A local council is keeping funding from a Cornwall hospital to protest their bilingual hiring practices.

South Stormont council voted Wednesday night to withhold around $30,000 from the Cornwall Community Hospital because of their French-speaking job requirements.

Protesters said the hospital only hires people who speak French, regardless of their other qualifications.

"We want the people to get the jobs according to their abilities, not according to their language," said Michel Arcand. "We've got nothing against the French and the English thing, we're not fighting against that; we're fighting for our jobs."

"I've lost 13 positions, full-time and part-time, to bilingual people with lesser seniority," said Cathy Jodoin. "Even people that have come from the street that are bilingual strictly with no qualifications."

The hospital said its bilingual policy only applies to some positions.

"Does this mean that all jobs at the Cornwall Community Hospital require French language skills? No." said Greg Downing with the hospital.

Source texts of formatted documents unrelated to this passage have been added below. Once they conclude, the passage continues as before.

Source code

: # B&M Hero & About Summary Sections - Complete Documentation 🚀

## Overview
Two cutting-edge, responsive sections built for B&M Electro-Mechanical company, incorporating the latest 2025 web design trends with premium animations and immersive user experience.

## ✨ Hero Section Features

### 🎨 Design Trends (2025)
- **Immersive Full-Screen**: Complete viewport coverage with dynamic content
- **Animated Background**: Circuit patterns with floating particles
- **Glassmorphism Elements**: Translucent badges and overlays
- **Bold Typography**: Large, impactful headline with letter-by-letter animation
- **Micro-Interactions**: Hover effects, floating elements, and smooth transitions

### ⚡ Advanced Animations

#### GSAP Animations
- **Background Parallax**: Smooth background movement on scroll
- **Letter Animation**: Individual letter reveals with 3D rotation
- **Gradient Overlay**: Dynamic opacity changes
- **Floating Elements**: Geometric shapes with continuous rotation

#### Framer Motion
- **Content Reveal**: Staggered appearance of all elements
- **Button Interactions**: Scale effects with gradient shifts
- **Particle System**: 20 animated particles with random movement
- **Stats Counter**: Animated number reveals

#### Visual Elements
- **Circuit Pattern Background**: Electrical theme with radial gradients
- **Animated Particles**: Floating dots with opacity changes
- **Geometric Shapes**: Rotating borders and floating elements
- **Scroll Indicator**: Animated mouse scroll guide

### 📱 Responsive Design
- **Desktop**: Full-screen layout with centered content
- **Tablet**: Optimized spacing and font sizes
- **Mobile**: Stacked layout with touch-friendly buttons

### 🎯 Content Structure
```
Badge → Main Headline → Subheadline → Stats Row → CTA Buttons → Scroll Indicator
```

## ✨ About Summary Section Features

"When no viable candidate is available to fill a vacancy, what do we do? We fill it, we don't wait to find the perfect bilingual candidate."

There were 217 job openings in 2011, according to the hospital's website.

Of those, 132 required bilingual skills including all full-time nursing vacancies.

There has been no date set for talks to resume between the hospital and council.

"What they want here, 100 per cent French, doesn't go with the ratio with the population," said protester Laurie Branchaud. "We're hoping they're going to admit there's an error here and perhaps we can fix it."

"They're trying to pinpoint this as being against the French, we're not against the French," Jodoin said. "We just want fairness, equality for all and we want to make a difference. This has to stop."